## [Document passage]
▼▼▼
László Fekete

Personal information
- Date of birth: 14 April 1954
- Place of birth: Budapest, Hungary
- Date of death: 4 March 2014 (aged 59)
- Place of death: Budapest, Hungary
- Position: Striker

Senior career*
- Years: Team / Apps / (Gls)
- 1973–1982: Újpest Dózsa / 202 / (126)
- 1982–1983: Volán Budapest
- 1983–1984: Újpest Dózsa / 31 / (10)
- 1985: Sturm Graz / 11 / (2)
- 1985–1986: Komlói Bányász

International career^{‡}
- 1974–1979: Hungary / 21 / (5)

= László Fekete (footballer) =

Hungarian footballer

László Fekete (14 April 1954 – 4 March 2014) was a Hungarian footballer of the 1970s and 1980s.

From 1974 to 1979 he made 21 appearances and scored 5 goals for the Hungary national football team. He was the top scorer of the Hungarian league in 1978/79 with 31 goals, which meant that he received the Silver boot for being the second highest scoring player in Europe. He played as a striker.
▲▲▲
## [Assigned task A]
In the László Fekete biography, how many goals did he score as top scorer of the Hungarian league in 1978/79?
## [Assigned task B]
Write the next part of the László Fekete biography, following its final sentence.

## [Material shown]
▼▼▼
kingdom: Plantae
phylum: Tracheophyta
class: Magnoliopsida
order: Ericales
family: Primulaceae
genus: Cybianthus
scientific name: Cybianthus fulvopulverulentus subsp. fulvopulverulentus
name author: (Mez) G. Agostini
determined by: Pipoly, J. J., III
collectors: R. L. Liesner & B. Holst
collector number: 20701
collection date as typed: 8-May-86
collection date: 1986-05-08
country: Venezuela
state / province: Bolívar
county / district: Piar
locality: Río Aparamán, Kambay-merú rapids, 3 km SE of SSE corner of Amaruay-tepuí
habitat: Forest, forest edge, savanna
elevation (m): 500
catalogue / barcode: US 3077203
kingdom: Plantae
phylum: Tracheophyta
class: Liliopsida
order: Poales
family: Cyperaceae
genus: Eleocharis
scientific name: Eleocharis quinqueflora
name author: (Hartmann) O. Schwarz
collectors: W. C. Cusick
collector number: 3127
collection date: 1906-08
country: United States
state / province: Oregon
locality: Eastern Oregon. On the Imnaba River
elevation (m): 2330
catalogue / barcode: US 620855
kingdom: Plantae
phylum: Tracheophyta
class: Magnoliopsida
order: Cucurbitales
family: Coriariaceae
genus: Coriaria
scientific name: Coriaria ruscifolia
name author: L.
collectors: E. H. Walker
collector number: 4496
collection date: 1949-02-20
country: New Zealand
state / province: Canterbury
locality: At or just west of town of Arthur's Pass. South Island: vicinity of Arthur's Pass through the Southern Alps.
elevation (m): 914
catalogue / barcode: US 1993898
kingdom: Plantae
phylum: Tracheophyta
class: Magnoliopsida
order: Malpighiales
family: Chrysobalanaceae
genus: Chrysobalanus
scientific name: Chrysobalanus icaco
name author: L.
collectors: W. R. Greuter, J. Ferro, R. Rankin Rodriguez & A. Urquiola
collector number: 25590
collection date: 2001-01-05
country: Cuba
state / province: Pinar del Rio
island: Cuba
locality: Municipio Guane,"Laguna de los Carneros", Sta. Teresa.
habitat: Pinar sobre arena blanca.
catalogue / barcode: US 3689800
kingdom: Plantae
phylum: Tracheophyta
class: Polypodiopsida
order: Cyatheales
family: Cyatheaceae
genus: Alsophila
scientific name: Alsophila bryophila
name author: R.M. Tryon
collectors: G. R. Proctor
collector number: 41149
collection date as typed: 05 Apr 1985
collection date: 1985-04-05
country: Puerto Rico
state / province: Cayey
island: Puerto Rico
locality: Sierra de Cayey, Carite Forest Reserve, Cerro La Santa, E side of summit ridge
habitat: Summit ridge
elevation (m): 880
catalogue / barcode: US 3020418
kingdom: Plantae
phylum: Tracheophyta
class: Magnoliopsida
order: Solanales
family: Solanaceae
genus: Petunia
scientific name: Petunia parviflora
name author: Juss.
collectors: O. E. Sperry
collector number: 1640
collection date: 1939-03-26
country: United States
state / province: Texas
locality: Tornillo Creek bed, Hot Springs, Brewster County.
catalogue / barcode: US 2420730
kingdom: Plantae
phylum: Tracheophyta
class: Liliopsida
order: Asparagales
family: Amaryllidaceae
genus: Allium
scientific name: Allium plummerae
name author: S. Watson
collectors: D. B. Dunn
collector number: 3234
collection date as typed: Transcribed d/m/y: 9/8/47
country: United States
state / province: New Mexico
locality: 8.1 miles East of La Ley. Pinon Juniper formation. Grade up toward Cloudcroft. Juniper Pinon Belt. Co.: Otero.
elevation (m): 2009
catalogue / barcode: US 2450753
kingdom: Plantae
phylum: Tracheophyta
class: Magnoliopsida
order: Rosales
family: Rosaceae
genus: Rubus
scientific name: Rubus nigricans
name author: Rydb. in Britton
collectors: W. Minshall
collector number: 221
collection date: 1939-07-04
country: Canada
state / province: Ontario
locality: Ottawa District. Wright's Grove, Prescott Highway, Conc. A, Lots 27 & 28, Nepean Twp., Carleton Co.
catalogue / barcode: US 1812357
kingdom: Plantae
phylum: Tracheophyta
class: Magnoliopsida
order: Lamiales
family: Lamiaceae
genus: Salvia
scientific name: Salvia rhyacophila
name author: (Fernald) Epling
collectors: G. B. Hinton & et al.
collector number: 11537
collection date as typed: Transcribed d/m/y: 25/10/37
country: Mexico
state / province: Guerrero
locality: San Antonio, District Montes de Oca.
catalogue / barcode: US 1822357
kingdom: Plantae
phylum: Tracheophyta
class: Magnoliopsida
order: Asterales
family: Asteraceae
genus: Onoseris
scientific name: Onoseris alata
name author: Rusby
▲▲▲
## [Written response A]
31 goals

## [Written response B]
==Club career==
He played for Újpesti Dózsa, Sturm Graz, Volán FC and Komlói Bányász. He was born in Budapest.

==International career==
Fekete made his debut for Hungary in a March 1974 friendly match against Bulgaria and had earned a total of 21 caps, scoring 5 goals. His final international was an October 1979 friendly match against the United States.

==Death==
He died on 4 March 2014 of natural causes, aged 59.